[YOUR ASSIGNMENT] Each line of the records has to be copied exactly, though the pictures must be left out.

─── RECORDS FOR THE TASK

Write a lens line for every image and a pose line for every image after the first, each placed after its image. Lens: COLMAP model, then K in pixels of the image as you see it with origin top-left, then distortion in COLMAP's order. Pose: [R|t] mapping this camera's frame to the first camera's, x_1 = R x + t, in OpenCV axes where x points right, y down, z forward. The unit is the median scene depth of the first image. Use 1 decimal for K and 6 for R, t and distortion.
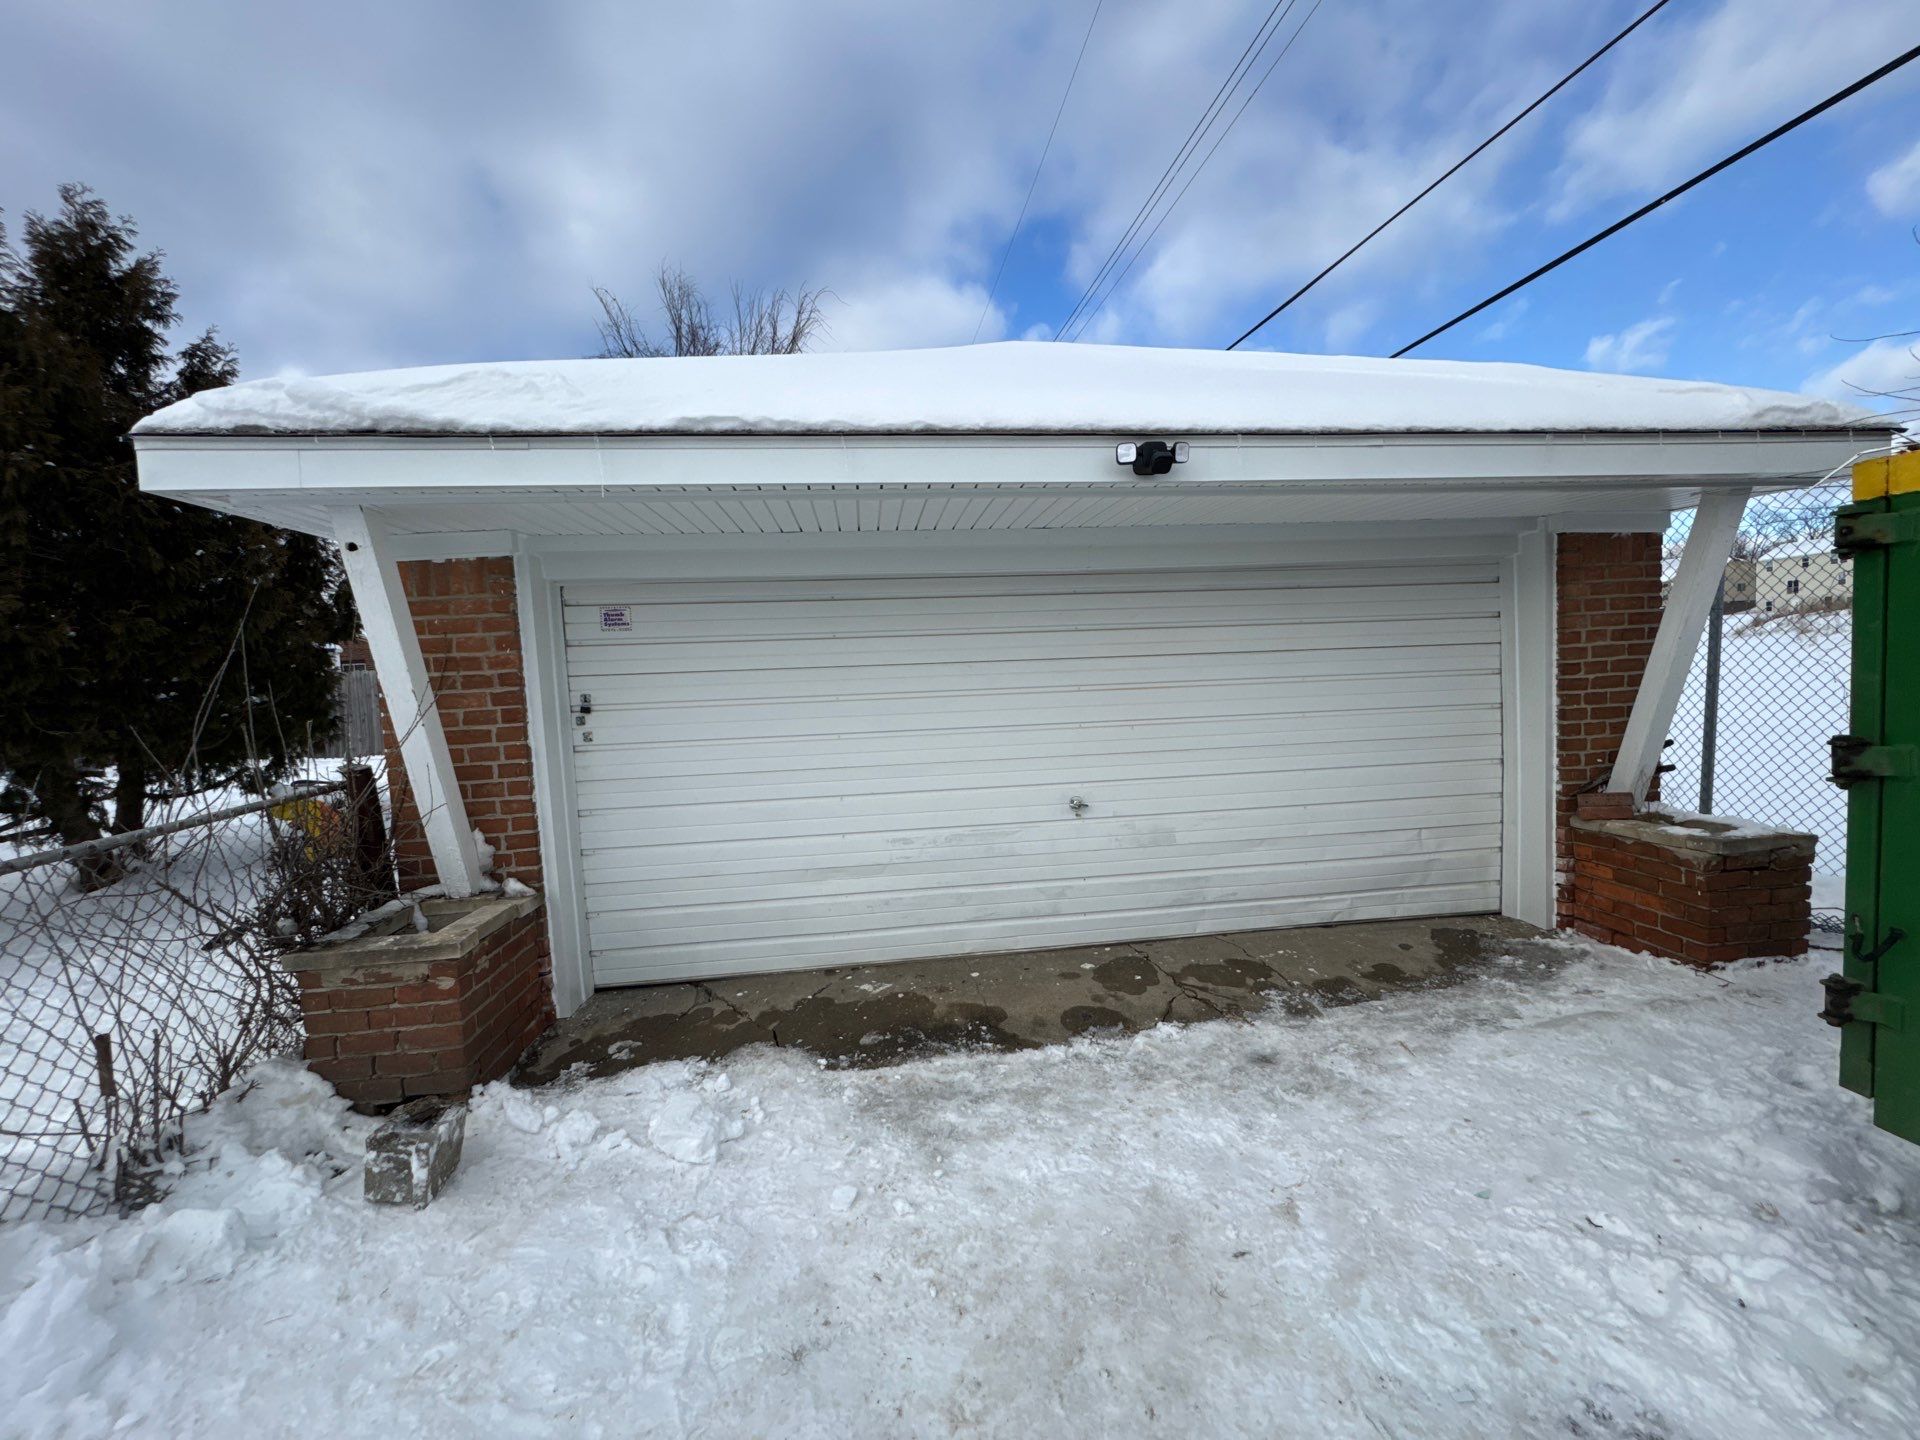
lens RADIAL K [[752.6, 0, 959.7], [0, 752.6, 715.2], [0, 0, 1]] dist [-0.002033, -0.000104]
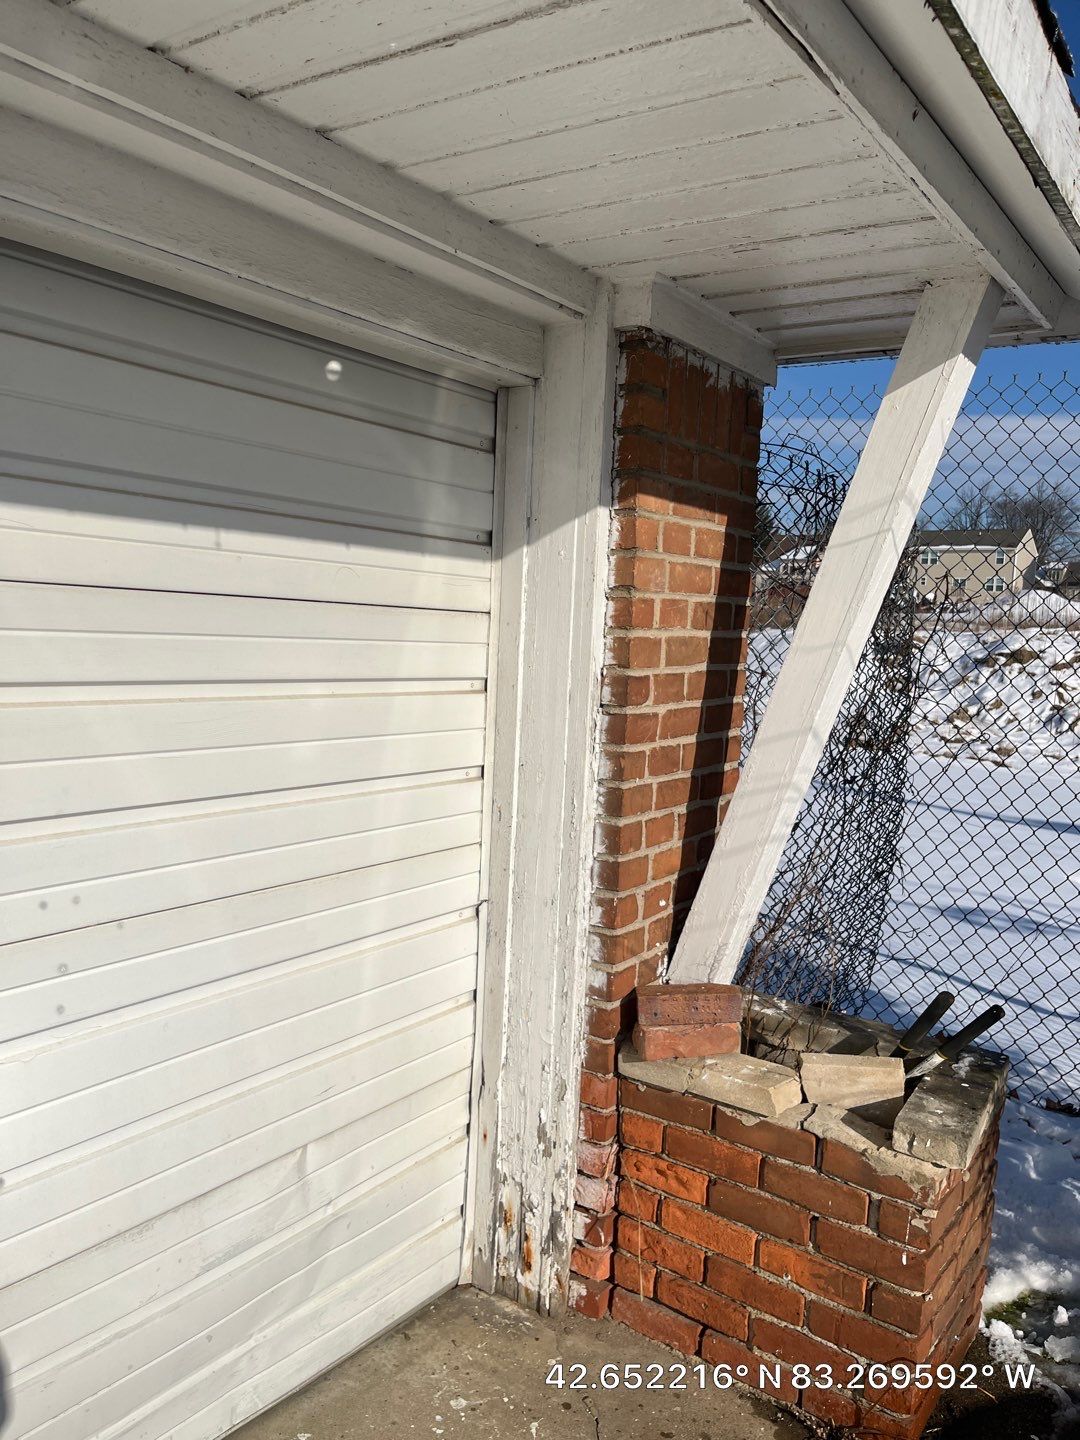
lens RADIAL K [[1079.8, 0, 540.0], [0, 1079.8, 720.0], [0, 0, 1]] dist [0.077734, -0.005189]
pose [[0.655844, -0.003004, 0.754891, 0.336133], [-0.025138, 0.999351, 0.025817, -0.059225], [-0.754478, -0.035908, 0.655342, 0.650676]]
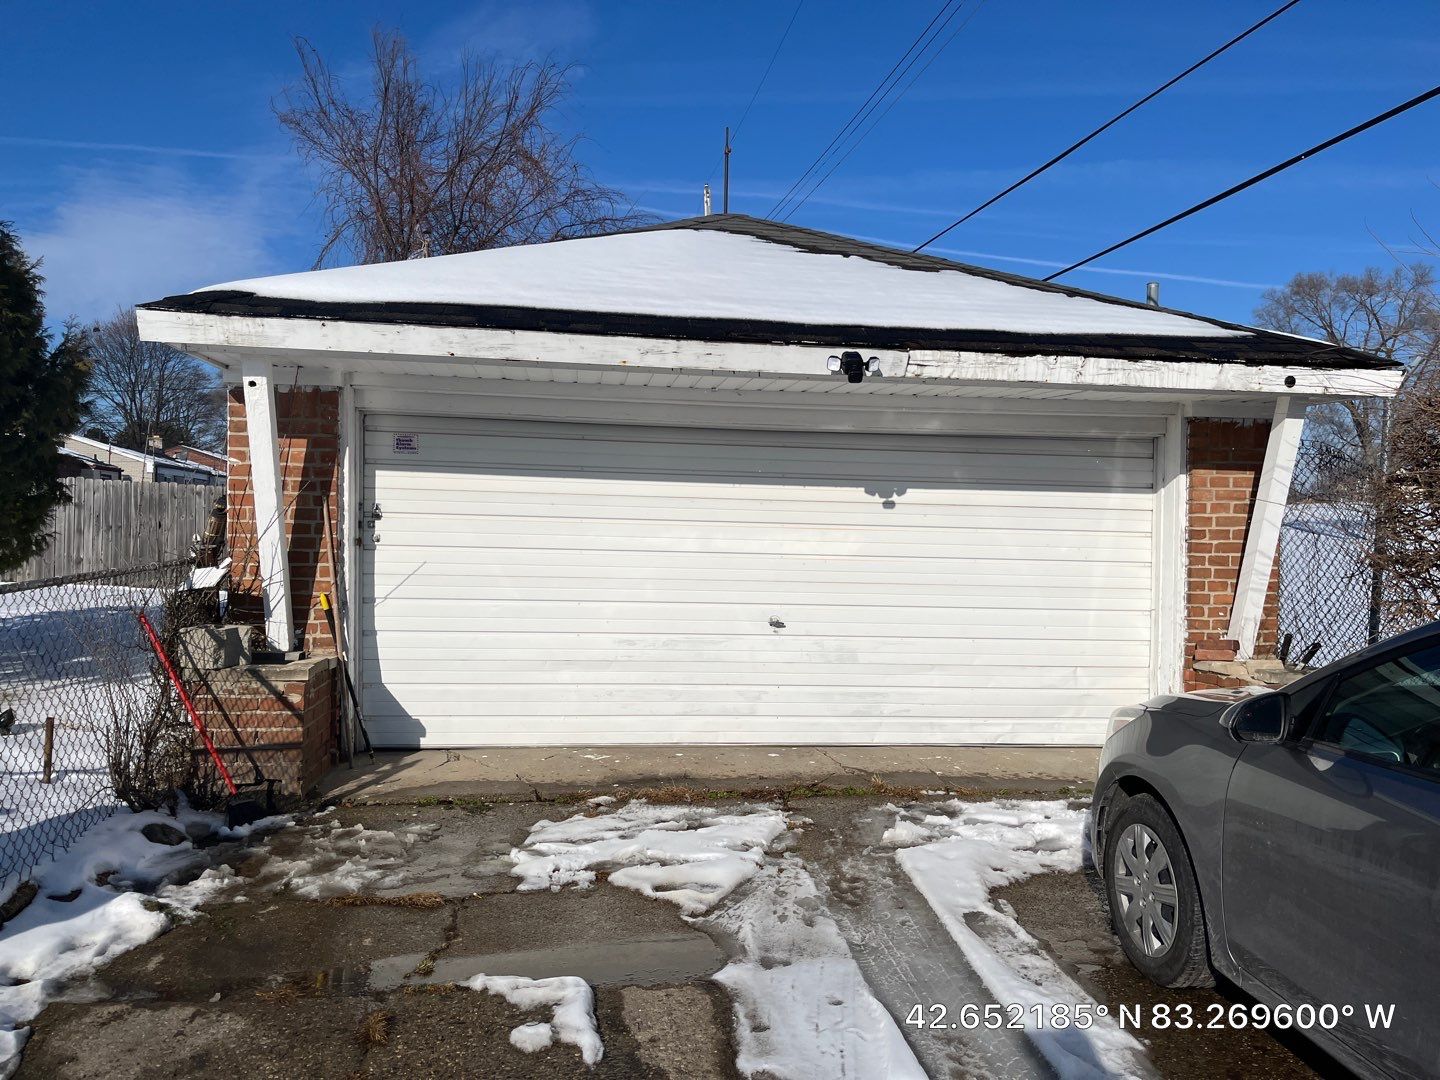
lens RADIAL K [[1079.8, 0, 720.0], [0, 1079.8, 540.0], [0, 0, 1]] dist [0.077734, -0.005189]
pose [[0.997998, 0.063228, -0.001571, 0.063160], [-0.063226, 0.996713, -0.050662, 0.081800], [-0.001637, 0.050660, 0.998715, -0.723377]]
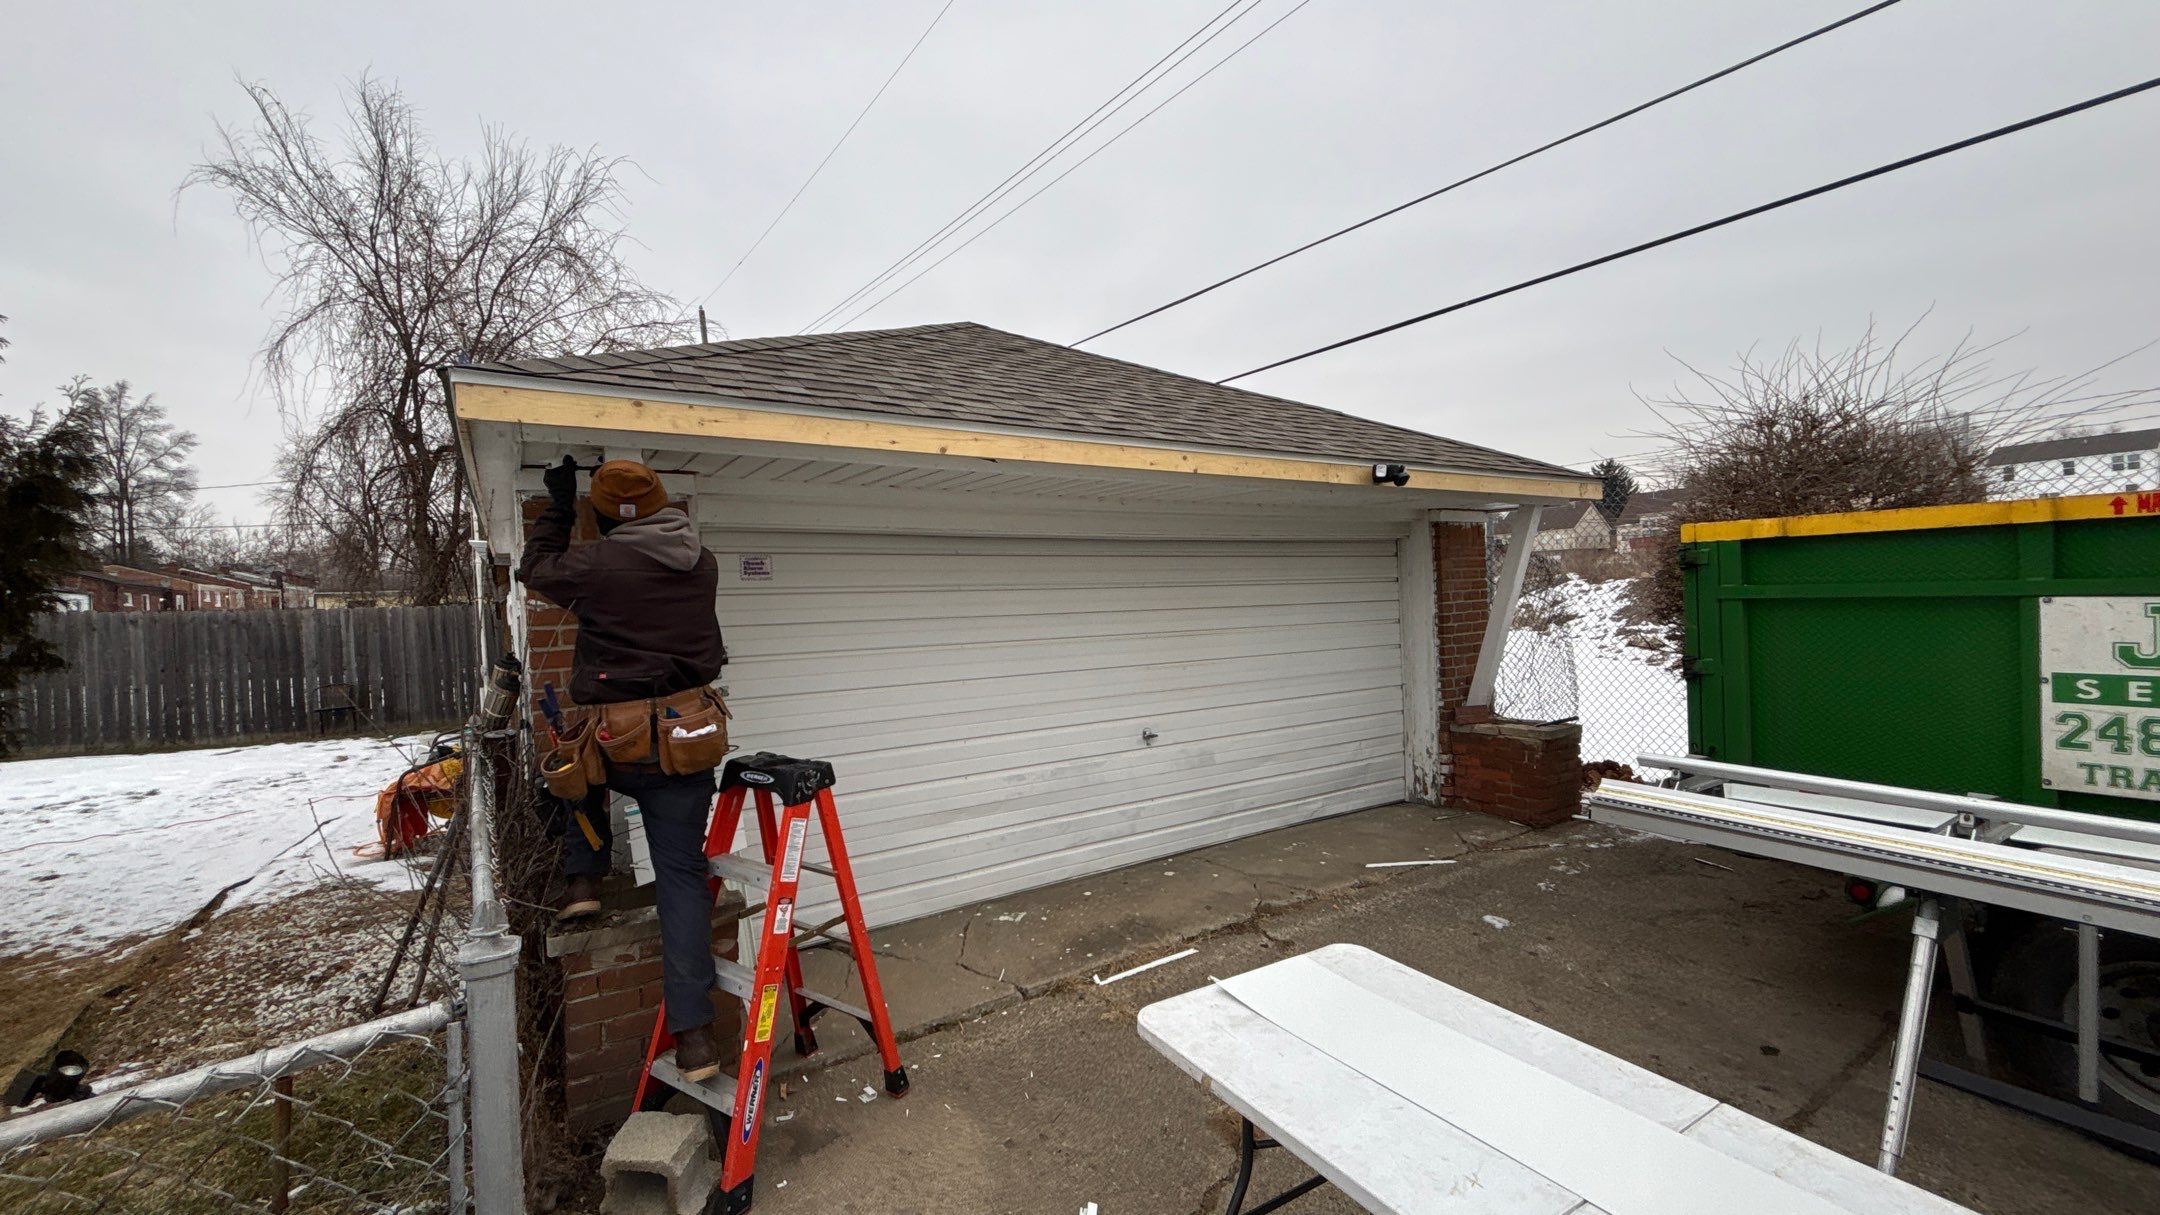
lens RADIAL K [[863.9, 0, 1057.1], [0, 863.9, 599.1], [0, 0, 1]] dist [0.019900, -0.000071]
pose [[0.900106, 0.010651, 0.435541, -0.563006], [0.024309, 0.996916, -0.074617, 0.005017], [-0.434992, 0.077751, 0.897071, -0.157839]]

──────

[RESPONSE TO THE TASK]
Write a lens line for every image and a pose line for every image after the first, each placed after its image. Lens: COLMAP model, then K in pixels of the image as you see it with origin top-left, then distortion in COLMAP's order. Pose: [R|t] mapping this camera's frame to the first camera's, x_1 = R x + t, in OpenCV axes where x points right, y down, z forward. The unit is the median scene depth of the first image. Use 1 decimal for K and 6 for R, t and distortion.
lens RADIAL K [[752.6, 0, 959.7], [0, 752.6, 715.2], [0, 0, 1]] dist [-0.002033, -0.000104]
lens RADIAL K [[1079.8, 0, 540.0], [0, 1079.8, 720.0], [0, 0, 1]] dist [0.077734, -0.005189]
pose [[0.655844, -0.003004, 0.754891, 0.336133], [-0.025138, 0.999351, 0.025817, -0.059225], [-0.754478, -0.035908, 0.655342, 0.650676]]
lens RADIAL K [[1079.8, 0, 720.0], [0, 1079.8, 540.0], [0, 0, 1]] dist [0.077734, -0.005189]
pose [[0.997998, 0.063228, -0.001571, 0.063160], [-0.063226, 0.996713, -0.050662, 0.081800], [-0.001637, 0.050660, 0.998715, -0.723377]]
lens RADIAL K [[863.9, 0, 1057.1], [0, 863.9, 599.1], [0, 0, 1]] dist [0.019900, -0.000071]
pose [[0.900106, 0.010651, 0.435541, -0.563006], [0.024309, 0.996916, -0.074617, 0.005017], [-0.434992, 0.077751, 0.897071, -0.157839]]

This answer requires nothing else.